Indian farmers reject new proposals, threaten to step up protests

Farmer unions in India reject the latest moves by the government to amend controversial new laws that have sparked protests.

Farmers have been protesting for more than two weeks against new laws that will deregulate crop pricing [Adnan Abidi/Reuters]

New Delhi, India – Indian farmer unions have rejected the latest proposal by the government to amend controversial new farm laws and have warned they will intensify their protests if their demands are not met.

The warning on Wednesday came just hours after the Bharatiya Janata Party (BJP) government sent a written proposal to farmer unions, laying out a series of amendments including written assurances for Minimum Support Price (MSP), one of the key demands of protesting farmers.

The other assurances from the government included the scrapping of the Electricity Amendment Bill opposed by farmers and allowing them to go to court in case of disputes.

India’s Agriculture Minister Narendra Singh Tomar also said in a tweet on Wednesday the Agricultural Produce Market Committee (APMC) Mandis – a government-regulated agriculture market system –  will not be dismantled.

But the farmers rejected the proposals outright and called them an “insult”.

“We have unanimously rejected the government’s proposal. It’s nowhere close to what we have been demanding. This is an insult to us,” farmer leader Jagmohan Singh told Al Jazeera over the phone from the Singhu border.

“Our demand is complete revocation of the three laws. We don’t want amendments,” he said.

Farmers say the three farm laws passed by Prime Minister Narendra Modi’s government, which deregulate crop pricing, will hurt their livelihoods and will only benefit large corporations.

The farmer unions have called for countrywide protests on Monday and have threatened to block the New Delhi-Jaipur and New Delhi-Agra highways on Saturday.

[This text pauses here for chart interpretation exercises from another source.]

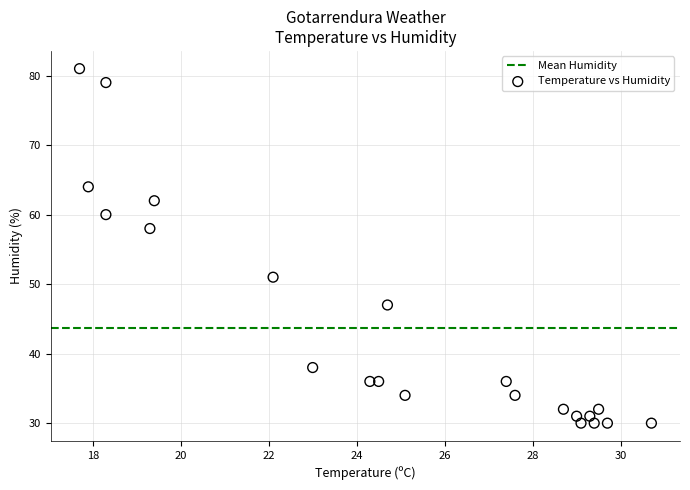

What Y value in the scatter plot is closest to 55?

58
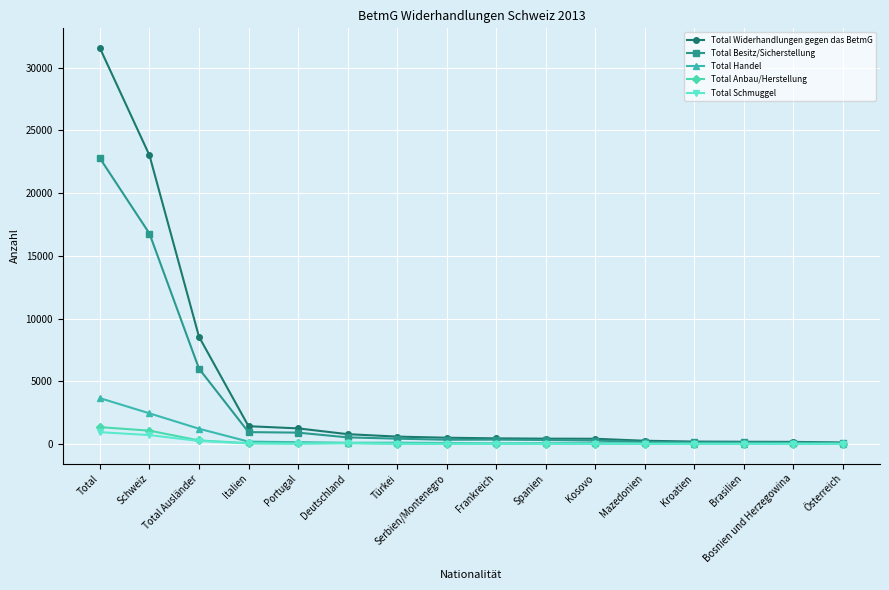

What is the difference between the highest and lowest values at Schweiz?

22312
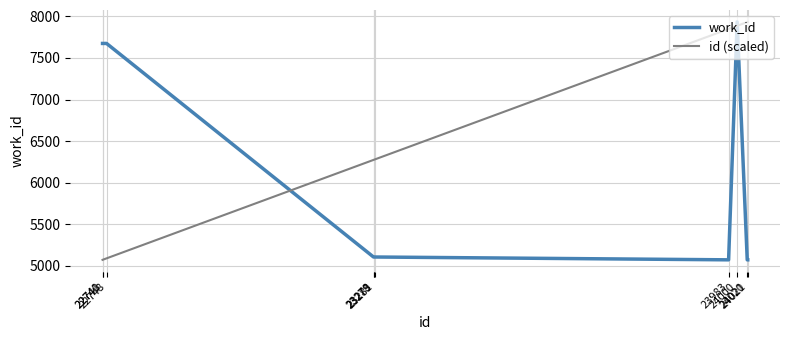

At which label does work_id reach its peak?

24000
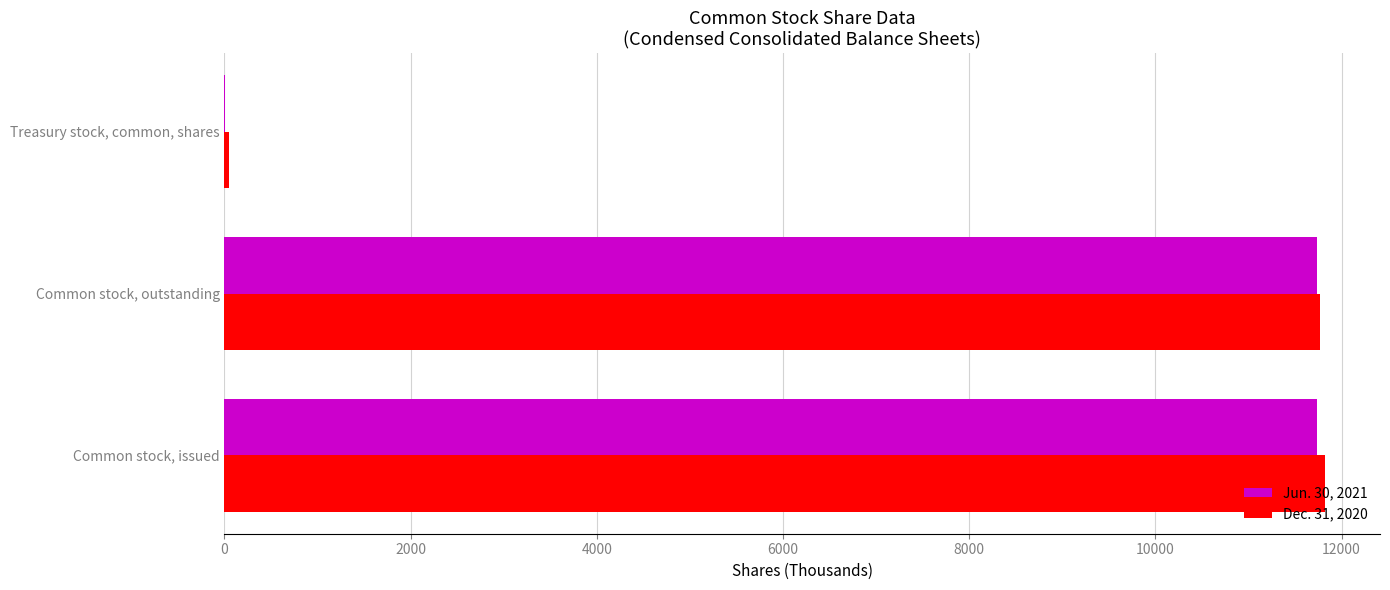

What is the maximum value shown in the chart?

11822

“If the government does not accept our demands, we will intensify our protest and will block more highways leading to the capital city,” Singh added.

‘Lost faith’

On Tuesday, the protesting farmers launched a nationwide general strike to demand the scrapping of the controversial farm laws.

Thousands of farmers, mostly from the state of Punjab and Haryana – known as India’s grain bowl – have blocked key highways linking New Delhi to neighbouring states for more than two weeks.

The leaders of the BJP, including Modi, have defended the laws, saying they will boost private investment in the agriculture sector and raise farm income.

Five opposition leaders belonging to different political parties met India’s President Ram Nath Kovind to discuss the issue on Wednesday.

They have lent their support to the farmers and said they told the president the laws should be revoked.

Opposition leader and former Congress President Rahul Gandhi told reporters after meeting Kovind that it had been unacceptable to pass the bills without any consultation with farmers or the opposition.

“The way these bills have been passed we see it as an insult to our farmers,” he said.

“The farmers have lost faith in the government and they believe that the government is not acting in their interests that is why [thousands] of them are on the streets.”

“We informed the president that it’s absolutely critical that these bills are taken back.”


Six rounds of talks have so far been held between the government and the farmer unions but the deadlock continues.

A group of farmers’ representatives met India’s Home Minister Amit Shah on Tuesday evening but that meeting also failed as the farmers stuck to their demands.

A meeting between farmer leaders and government ministers scheduled for Wednesday in New Delhi was cancelled by farmers.

A spokesperson for the BJP, Syed Zafar Islam, told Al Jazeera the talks are the only way to resolve the dispute.

“We have always worked for their welfare of the farmers and we will continue to work for their welfare,” he said.

“We appeal to the farmers to maintain calm and peace and this issue will definitely get resolved through discussion and talks.”